- _WORK INSTRUCTIONS_: Going through the entries below, copy out each line that contains "other".
RECORDS FOR THIS EXERCISE below:
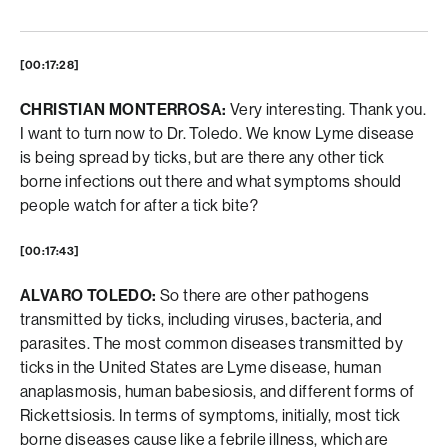
[00:17:28]
CHRISTIAN MONTERROSA:
Very interesting. Thank you.
I want to turn now to Dr. Toledo. We know Lyme disease
is being spread by ticks, but are there any other tick
borne infections out there and what symptoms should
people watch for after a tick bite?
[00:17:43]
ALVARO TOLEDO:
So there are other pathogens
transmitted by ticks, including viruses, bacteria, and
parasites. The most common diseases transmitted by
ticks in the United States are Lyme disease, human
anaplasmosis, human babesiosis, and different forms of
Rickettsiosis. In terms of symptoms, initially, most tick
borne diseases cause like a febrile illness, which are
End of RECORDS FOR THIS EXERCISE.
- _WRITTEN REPLY_:
is being spread by ticks, but are there any other tick
So there are other pathogens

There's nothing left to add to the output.